## [Records for this exercise]
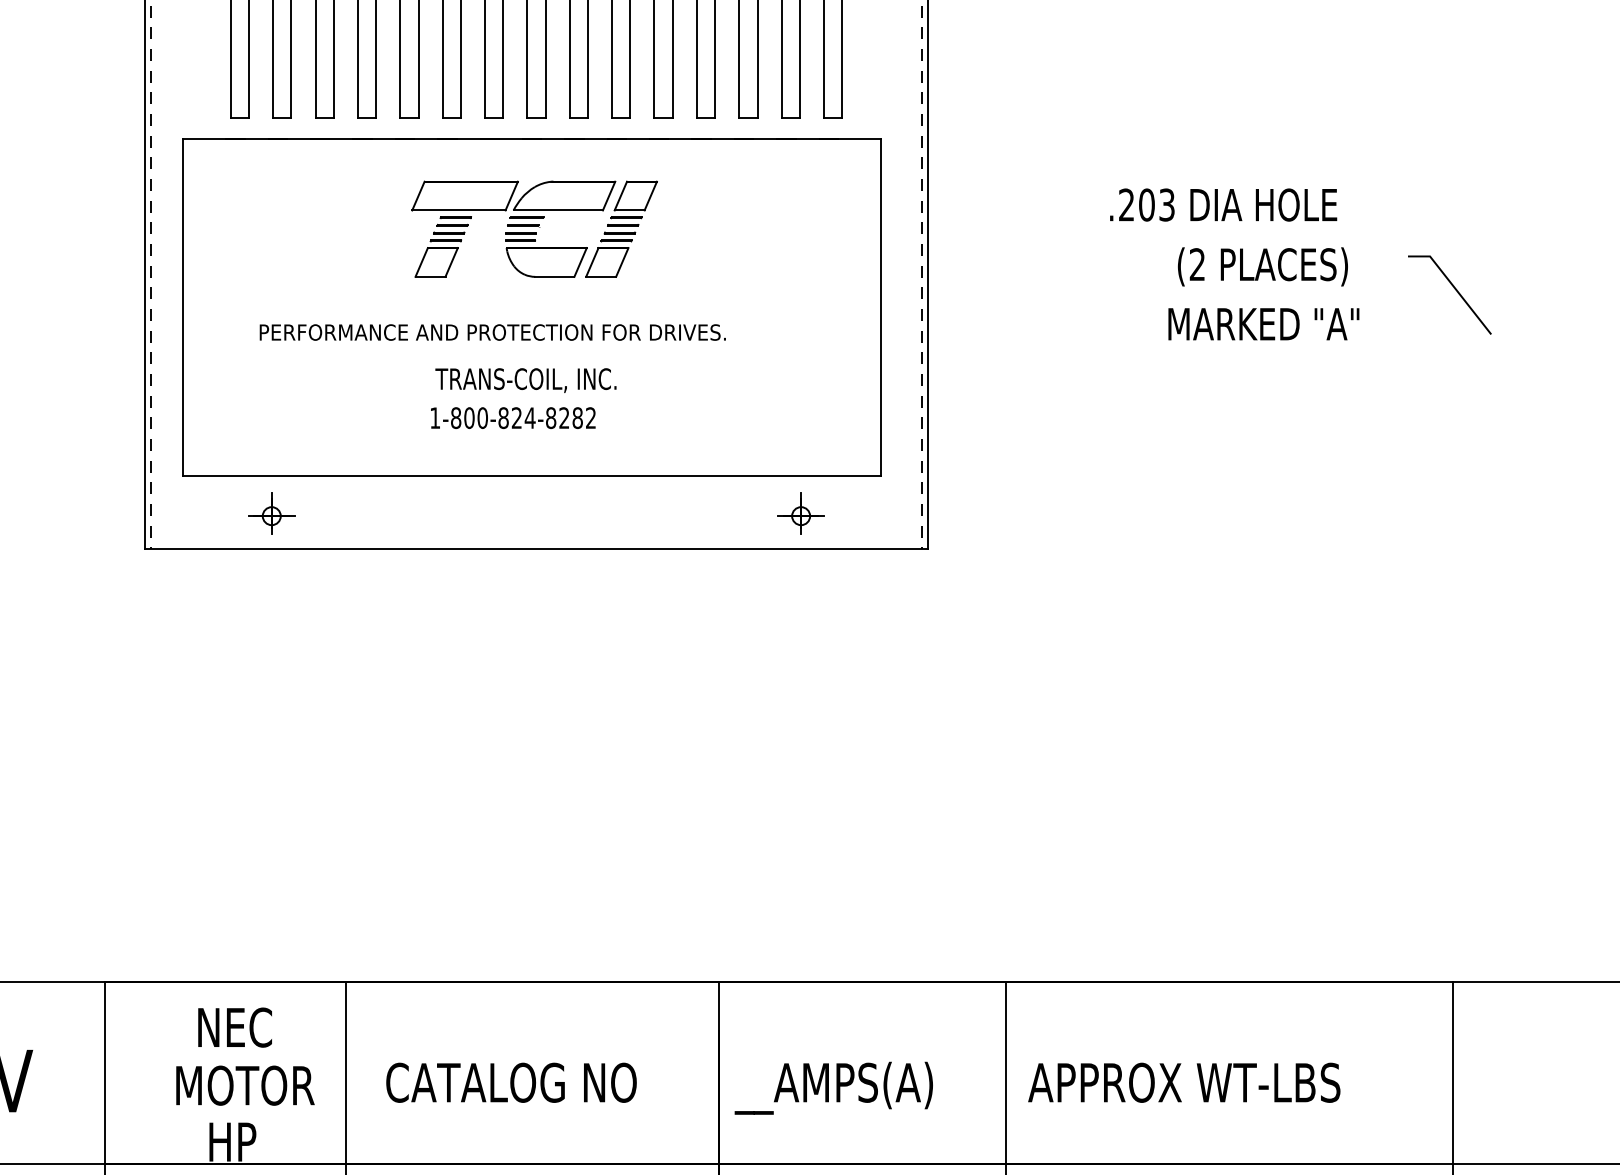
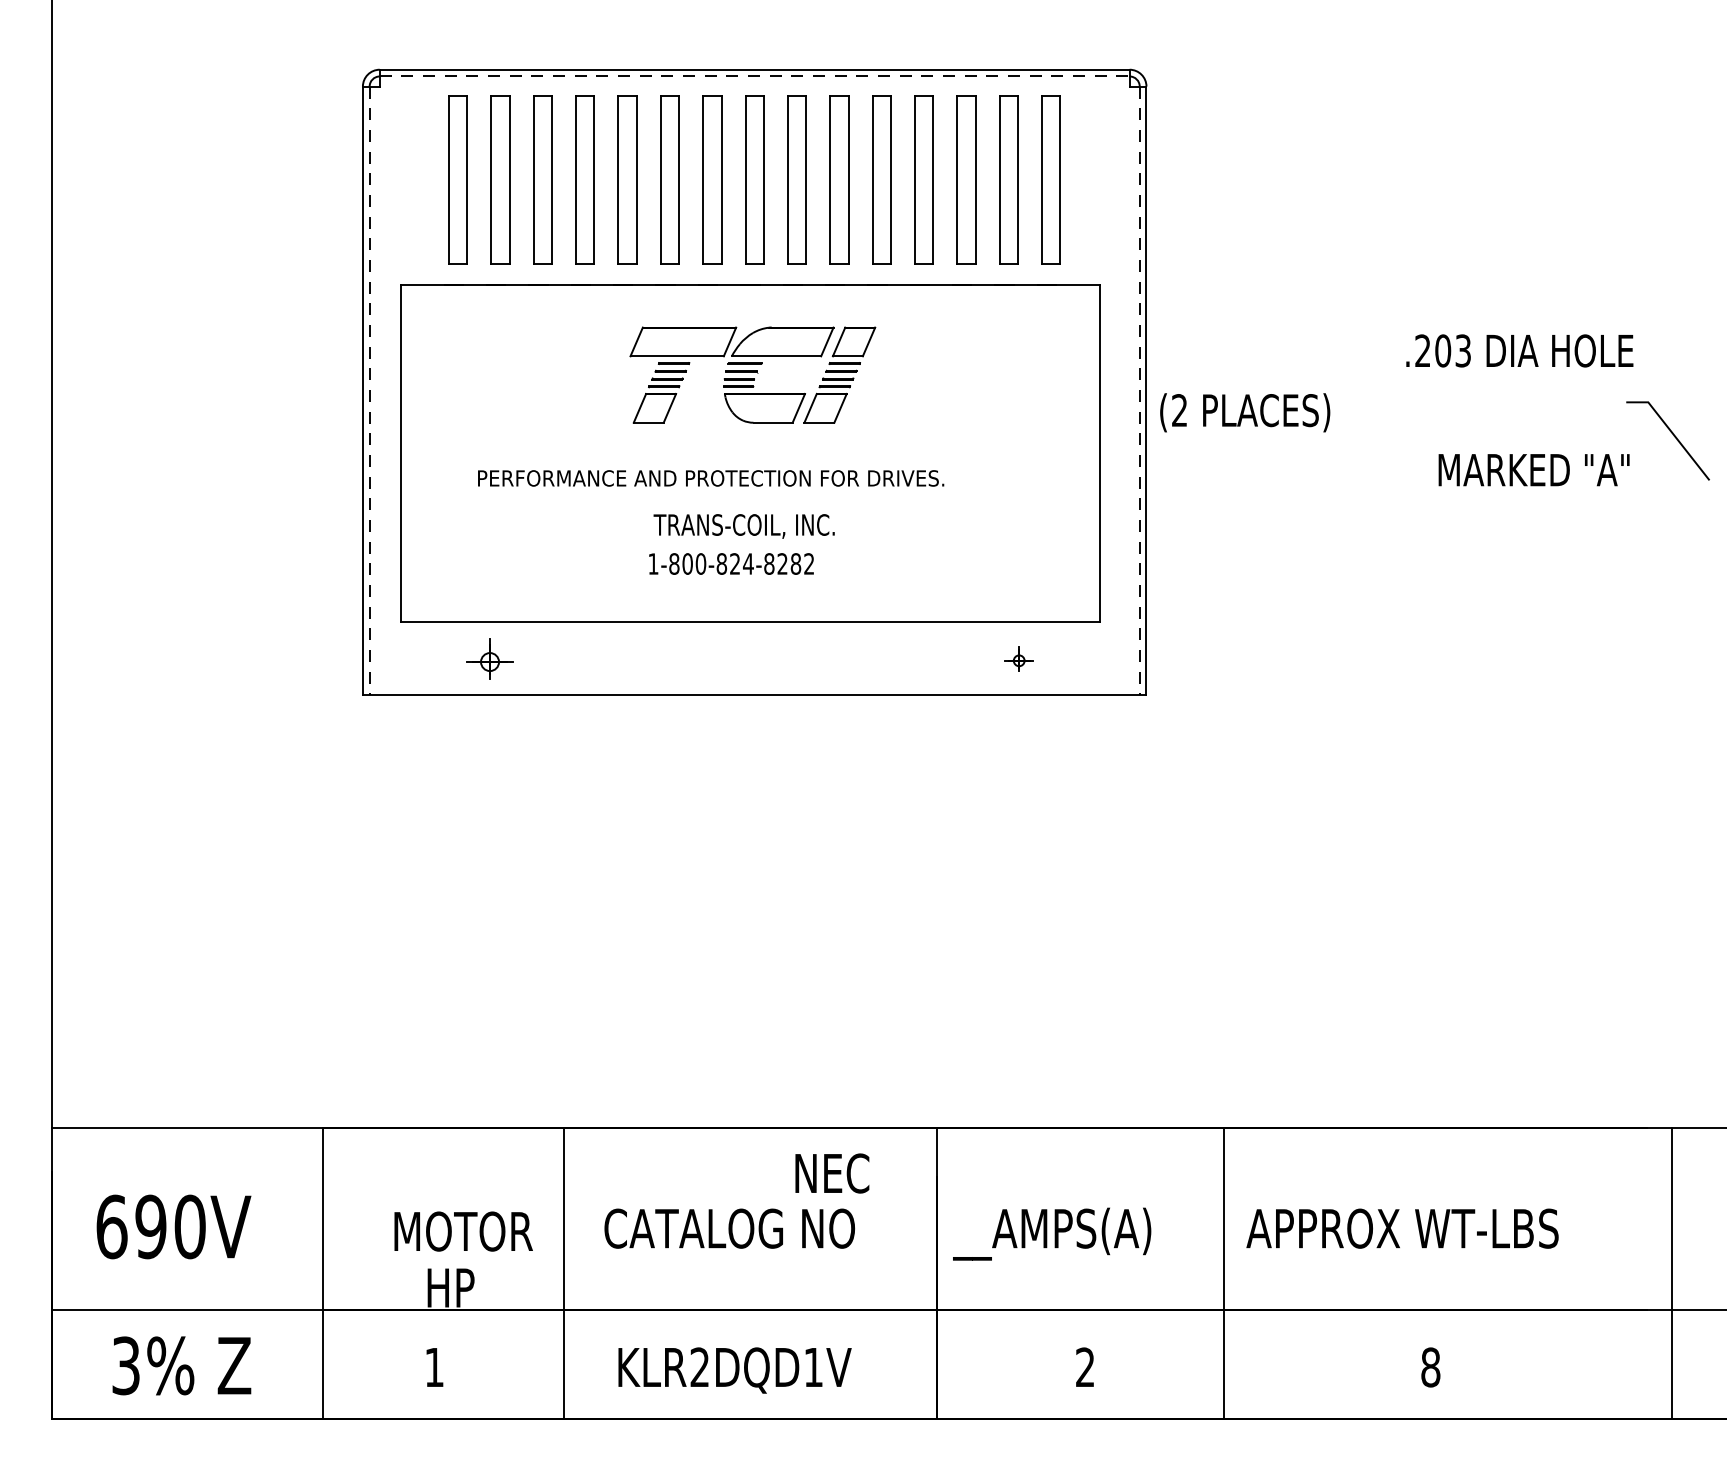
text: (1223, 204) -> (1519, 350), moved
text: (1263, 266) -> (1245, 412), moved
text: (1263, 324) -> (1533, 470), moved
part: (800, 512) -> (1018, 658), size x0.6
text: (235, 1027) -> (832, 1173), moved

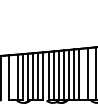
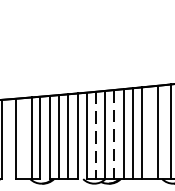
line: (64, 75) -> (115, 134), solid -> dashed
line: (53, 76) -> (95, 136), solid -> dashed

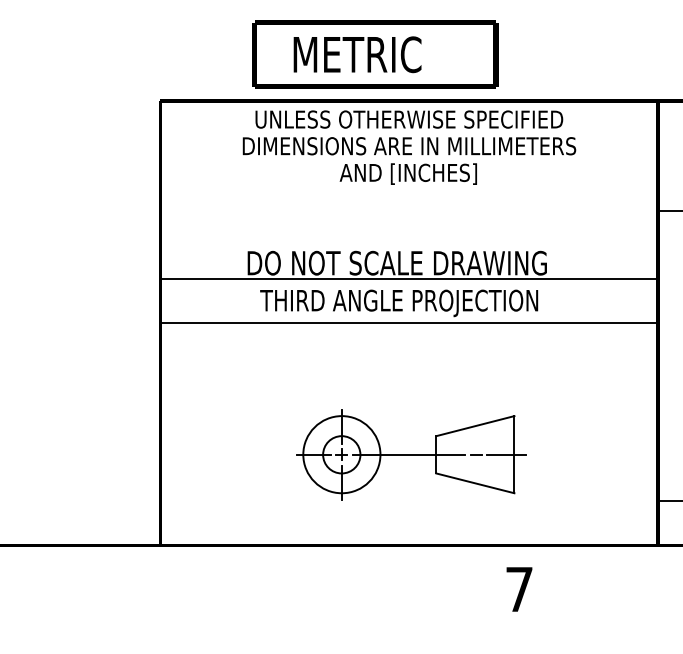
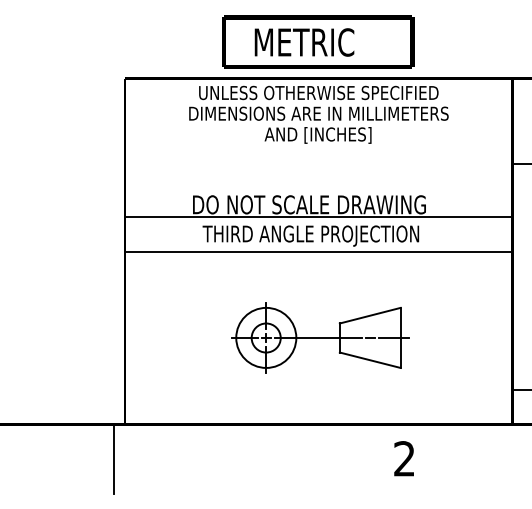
text: (375, 53) -> (318, 41), moved
part: (411, 454) -> (320, 337), moved
line: (145, 588) -> (113, 458), added
text: (519, 588) -> (404, 458), 7 -> 2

## [Task]
In the material above, please count the lines that hold the word "text" and answer with only that number.

## [Written reply]
6